I used to watch my brother open his pile of presents and get all the things you buy for kids - games, a bike, the inevitable pairs of socks from distant aunties and uncles, things my parents asked him if he wanted. I'd always get something nice from my Nan, and god knows she tried hard, but she was too nervous to buy books for me, so it was usually a nice packet of hankies and maybe bubble bath. From my parents I got underwear and school clothes in one package. Nan used to pretend her gifts were from Santa when I was little. My parents didn't bother.
Sounds grinchy? Whingy? There are kids out there who don't get Christmas at all? Do I give a fuck right now?
When I converted to Christianity, I tried to make the holiday mean something. I sang in the choir, I went to Christmas services, I threw myself into decorating the house and helping make lunch. The response? My mother whined that hot roast meat was 'stupid', my father thundered that he wasn't going to have decorations 'all over the house'. They refused to come to the carols services with me, even when I scored a solo role singing a beautiful 'Magnificat', and scorned my beliefs. It wasn't until my brother said he'd like to put up more decorations than just the tree that my Dad agreed - and then helped my brother with enthusiasm, even buying some outdoor lights to go around the outside of his bedroom window.

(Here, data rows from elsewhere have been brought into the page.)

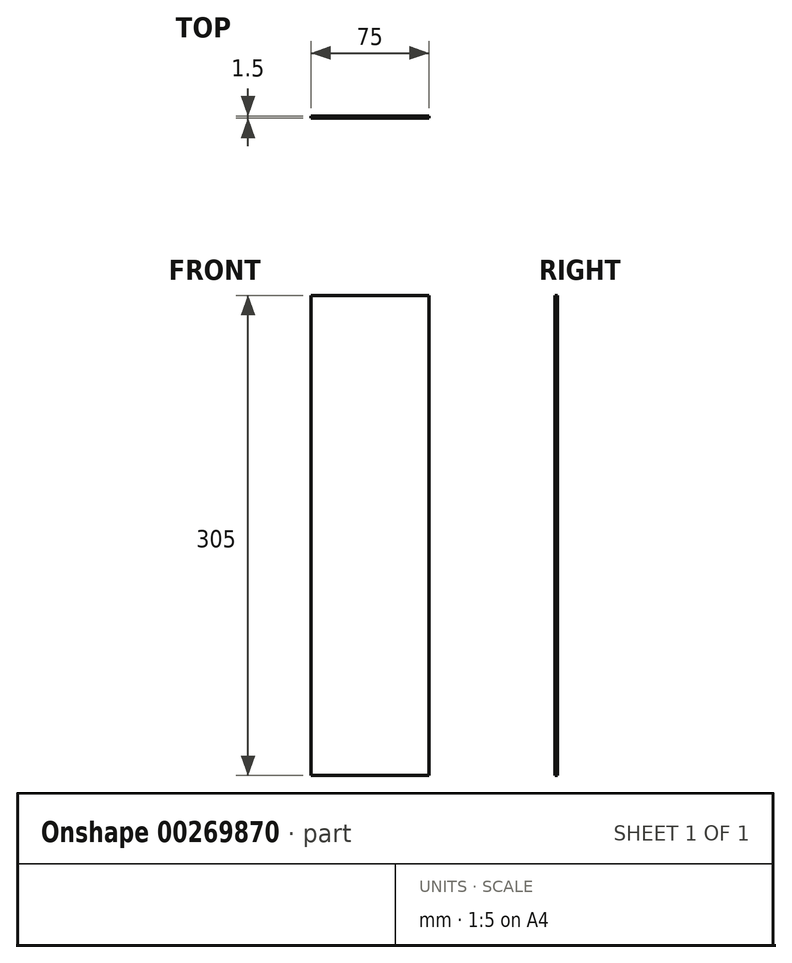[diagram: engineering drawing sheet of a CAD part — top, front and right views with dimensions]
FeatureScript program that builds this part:
annotation { "Feature Type Name" : "Feature", "Feature Type Description" : "" }
export const myFeature = defineFeature(function(context is Context, id is Id, definition is map)
    precondition{}
    {
        {
            var Q0;
            Q0=qCreatedBy(makeId("Front.planeOp"),FACE);
            var sketch = newSketch(context, id + "F0", { "sketchPlane" : qUnion([Q0])});
            skLineSegment(sketch, "E0.bottom", {"start": v(0, 0) * mm, "end": v(75, 0) * mm});
            skLineSegment(sketch, "E0.top", {"start": v(0, 305) * mm, "end": v(75, 305) * mm});
            skLineSegment(sketch, "E0.left", {"start": v(0, 0) * mm, "end": v(0, 305) * mm});
            skLineSegment(sketch, "E0.right", {"start": v(75, 0) * mm, "end": v(75, 305) * mm});
            skSolve(sketch);
        }
        {
            var Q0;
            Q0 = qSketchRegion(id + "F0", true);
            extrude(context, id + "F1", {"entities" : qUnion([Q0]), "offsetDistance" : 25.4 * mm, "depth" : 1.5 * mm});
        }
    });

Meanwhile my church was full of families wearing tinsel on their lapels and kitschy earrings with snowmen and bells. My friends told me about helping decorate their trees, how many family were coming for lunch, how they were going to Carols by Candlelight ... and even the stories of their elderly relatives snarking at each other after lunch sounded great.
Skip ahead to now ... I have a family of my own, and I'm grafted on to another, one with traditions and a commitment to the season - not for religious reasons per se, but as family time. My in-laws still put up a tree, long after their kids are grown and gone. They believe in being together, planning a good meal to which everyone can contribute. They even believe in making the effort to find gifts that will be meaningful for their intended recipients.

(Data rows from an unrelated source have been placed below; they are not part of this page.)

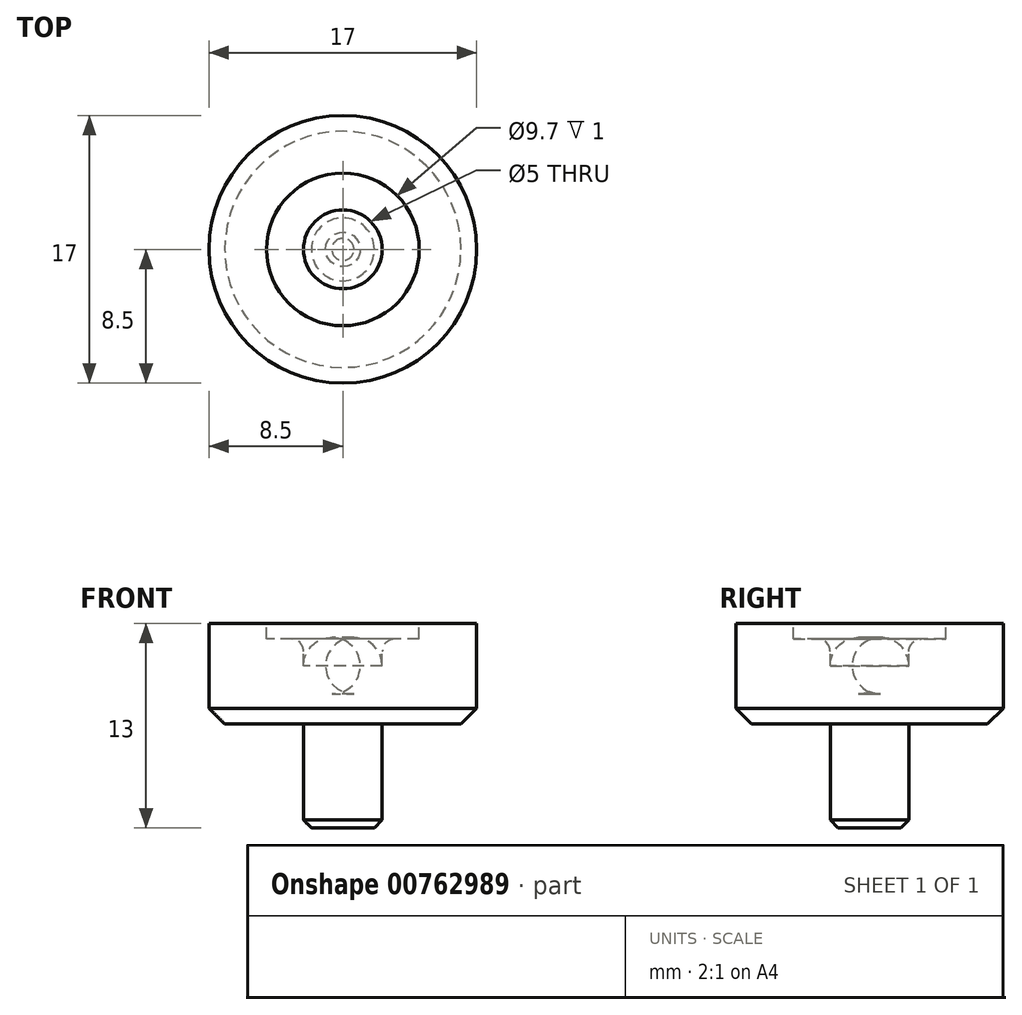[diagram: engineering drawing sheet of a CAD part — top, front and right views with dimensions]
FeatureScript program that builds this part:
annotation { "Feature Type Name" : "Feature", "Feature Type Description" : "" }
export const myFeature = defineFeature(function(context is Context, id is Id, definition is map)
    precondition{}
    {
        {
            var Q0;
            Q0=qCreatedBy(makeId("Front.planeOp"),FACE);
            var sketch = newSketch(context, id + "F0", { "sketchPlane" : qUnion([Q0])});
            skLineSegment(sketch, "E0", {"start": v(3.3, 5.4) * mm, "end": v(4.85, 5.4) * mm});
            skLineSegment(sketch, "E1", {"start": v(4.85, 5.4) * mm, "end": v(4.85, 6.4) * mm});
            skLineSegment(sketch, "E2", {"start": v(4.85, 6.4) * mm, "end": v(8.5, 6.4) * mm});
            skLineSegment(sketch, "E3", {"start": v(8.5, 6.4) * mm, "end": v(8.5, 0) * mm});
            skLineSegment(sketch, "E4", {"start": v(8.5, 0) * mm, "end": v(2.5, 0) * mm});
            skLineSegment(sketch, "E5", {"start": v(2.5, 0) * mm, "end": v(2.5, -6.6) * mm});
            skLineSegment(sketch, "E6", {"start": v(2.5, -6.6) * mm, "end": v(0, -6.6) * mm});
            skLineSegment(sketch, "E7", {"start": v(0, 1.9) * mm, "end": v(0, -6.6) * mm});
            skLineSegment(sketch, "E8", {"start": v(2.5, 4.6) * mm, "end": v(2.5, 3.7) * mm});
            skLineSegment(sketch, "E9", {"start": v(0.7, 1.9) * mm, "end": v(0, 1.9) * mm});
            skPoint(sketch, "E10.orphan", {"position": v(0, 5.4) * mm});
            skPoint(sketch, "E11.visualSharp", {"position": v(2.5, 1.9) * mm});
            skArc(sketch, "E11.filletArc", {"start": v(0.7, 1.9) * mm, "mid": v(1.97, 2.43) * mm, "end": v(2.5, 3.7) * mm});
            skPoint(sketch, "E12.visualSharp", {"position": v(2.5, 5.4) * mm});
            skArc(sketch, "E12.filletArc", {"start": v(3.3, 5.4) * mm, "mid": v(2.73, 5.17) * mm, "end": v(2.5, 4.6) * mm});
            skSolve(sketch);
        }
        {
            var Q0;
            Q0=makeQuery(id+"F0.imprint","IMPRINT",FACE,{"disambiguationData":[TD([[makeQuery(id+"F0.imprint","IMPRINT",EDGE,{"derivedFrom":sQuery(id+"F0.wireOp",EDGE,"E0")}),-1.0]])]});
            var Q1;
            Q1=sQuery(id+"F0.wireOp",EDGE,"E7");
            revolve(context, id + "F1", {"surfaceOperationType" : NewSurfaceOperationType.NEW, "entities" : qUnion([Q0]), "axis" : qUnion([Q1]), "revolveType" : RevolveType.FULL});
        }
        {
            var Q0;
            Q0=makeQuery(id+"F1.opRevolve","SWEPT_EDGE",EDGE,{"disambiguationData":[OSD([sQuery(id+"F0.wireOp",EDGE,"E3"),sQuery(id+"F0.wireOp",EDGE,"E4")])]});
            chamfer(context, id + "F2", {"entities" : qUnion([Q0]), "width" : 1 * mm, "tangentPropagation" : true});
        }
        {
            var Q0;
            Q0=makeQuery(id+"F1.opRevolve","SWEPT_EDGE",EDGE,{"disambiguationData":[OSD([sQuery(id+"F0.wireOp",EDGE,"E5"),sQuery(id+"F0.wireOp",EDGE,"E6")])]});
            chamfer(context, id + "F3", {"entities" : qUnion([Q0]), "width" : 0.5 * mm, "tangentPropagation" : true});
        }
    });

It's so completely fucking alien to me. I don't know how to be someone like that. I've tried to do a few things on my own, hosting the lunch one year and inviting people over for an open house chill-out in the evening. And I'm pretty good at pretending. But I watch news items on TV about the little girl whose Dad comes home from Iraq for Christmas and surprises her by dressing up at Santa ... I read about people eagerly planning for the day, taking part in community and church activities, organising 'Christmas drinks', impromptu carols, outings to drive the kids down The Boulevard to look at the light displays ... planning to pass on the traditions of their childhoods to their own kids, current or future hoped-for ... and it's nothing I understand.

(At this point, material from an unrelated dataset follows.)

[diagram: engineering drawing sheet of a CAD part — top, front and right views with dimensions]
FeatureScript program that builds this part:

Because Christmas for me was about pacifying my Nan and doing everything for my brother ... about making sure I knew I was an afterthought at best, an inconvenience at worst. After I left home, I kept sending Christmas cards, ones I'd chosen specifically for them and thought long and hard about what I'd write in them. Most of the time, I got nothing, not even an acknowledgment. On the rare occasions (two, from memory) I did get something back, it was a generic card in which my mother had simply written my name, and 'from Mum and Dad'. (I don't know why that still hurt; I was used to it, after all.)
When the Lilygirl and Meglet were born the cards came regularly - still with the non-message, and clearly aimed at kids, but at least they came.
So what? I should suck it up and put it behind me, right? I have another family now, I'm part of something 'healthy' and 'normal', I can start from the beginning and build something great for the kids.
Yeah. It'd be good if I spoke the language.